# Comprehensive Taxonomy of Linguistic Representations Used to Describe a Word

---

## 1. Phonological Level (Sound Representation)

Describes how a word is realized in speech.

- **Phonetic representation** (surface, IPA):  
  - Example: `[kæt]` for “cat”.
- **Phonemic representation** (abstract contrastive units):  
  - Example: `/k/`, `/æ/`, `/t/`.
- **Prosodic representation**: rhythm, stress, intonation, pitch contours.
- **Phonotactic representation**: constraints on sound sequences in a language (e.g. */ng/ does not start an English word).

---

## 2. Morphological Level (Word Structure)

Describes the internal form and formation of words.

- **Morphemic representation**: minimal meaning units.  
  - Example: `un-`, `break`, `-able`.
- **Inflectional representation**: grammatical variants of the same lexeme.  
  - Example: `run → runs → ran → running`.
- **Derivational representation**: word-formation processes.  
  - Example: `happy → happiness`, `teach → teacher`.
- **Lexemic representation**: the abstract base entry gathering all inflections.  
  - Example: `RUN = {run, runs, ran, running}`.

---

## 3. Syntactic Level (Sentence Structure)

Describes how the word behaves grammatically.

- **Syntactic category (POS)**: noun, verb, adjective, adverb, preposition, determiner, etc.
- **Syntactic representation**: phrase-structure trees, dependency trees.
  - Example: `VP → V NP`, or a dependency: `eat → object → apple`.
- **Argument structure / subcategorization frames**:  
  - Example: `give` → requires subject + direct object + indirect object / PP (`NP + NP + PP`).
- **Grammatical features**: number, person, gender, tense, aspect, mood, case, definiteness.

---

## 4. Semantic Level (Meaning Representation)

Describes lexical meaning, relations, and formal interpretation.

- **Lexical semantics**: sense relations  
  - Synonymy (`big` ~ `large`), antonymy (`hot` vs `cold`), hypernymy (`animal` > `dog`), meronymy (`wheel` of `car`).
- **Semantic features**: componential meaning  
  - Example: `[+HUMAN]`, `[+ANIMATE]`, `[+COUNT]`.
- **Compositional semantics**: how meanings combine in phrases/sentences (principle of compositionality).
- **Predicate–argument structure** / logical form:  
  - Example: `eat(x, y)`, `give(x, y, z)`.
- **Formal semantic representation**:  
  - First-order logic, lambda calculus, DRT-style semantic forms.
- **Distributional semantics**: vector-space representations, word embeddings.
- **Frame semantics**: word meaning within an event/frame structure (Fillmore).  
  - Example: `BUY` frame → roles: buyer, seller, goods, price.
- **Prototype / conceptual semantics**: graded category membership; central vs peripheral members.

---

## 5. Pragmatic Level (Contextual Representation)

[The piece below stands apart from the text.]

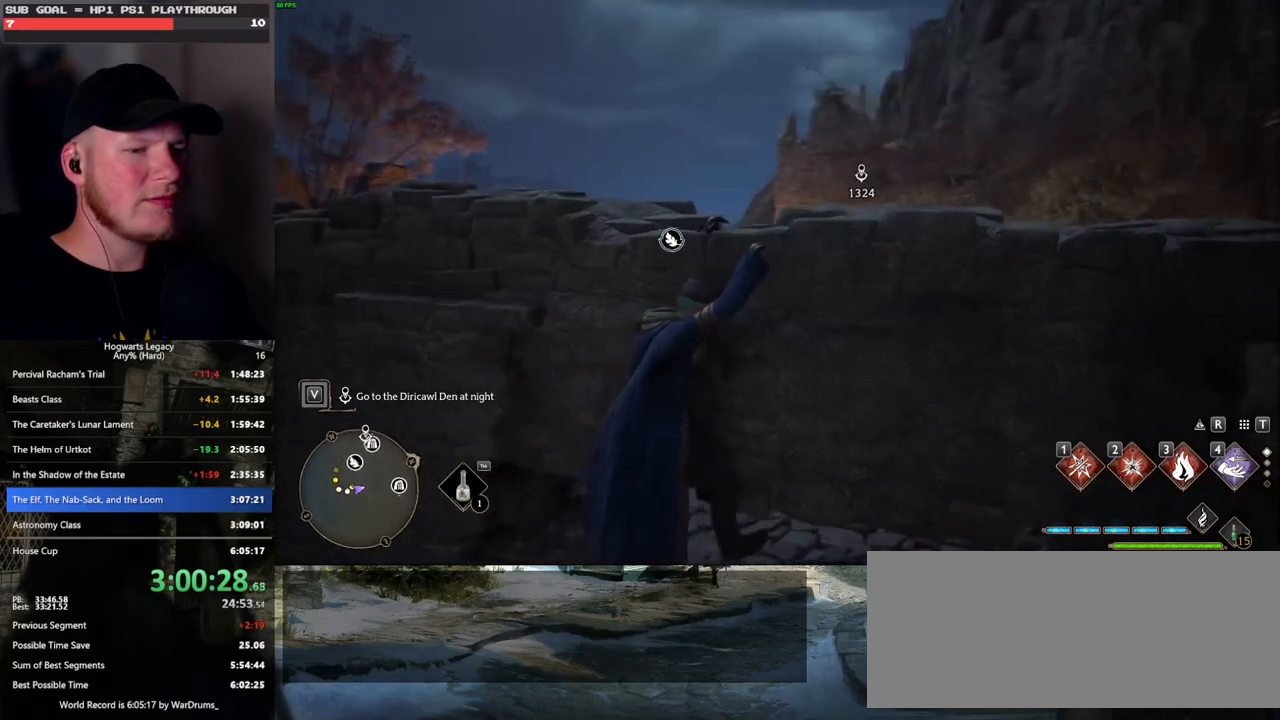
{"keys": ["w"], "mouse": [], "events": []}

Describes how a word (or utterance) conveys intended meaning in context.

- **Speech act representation**: assertion, question, request, promise.
- **Deixis and reference**: interpretation relative to speaker, time, and place (`I`, `here`, `now`, `that`).
- **Implicature** (Gricean): what is suggested but not said explicitly.  
  - Example: “It’s cold in here” → request to close the window.
- **Presupposition**: background assumptions the utterance takes for granted.  
  - Example: “John stopped smoking” presupposes John used to smoke.
- **Information structure**: topic–comment, focus, contrastive focus.

---

## 6. Cognitive and Conceptual Level (Mental Representation)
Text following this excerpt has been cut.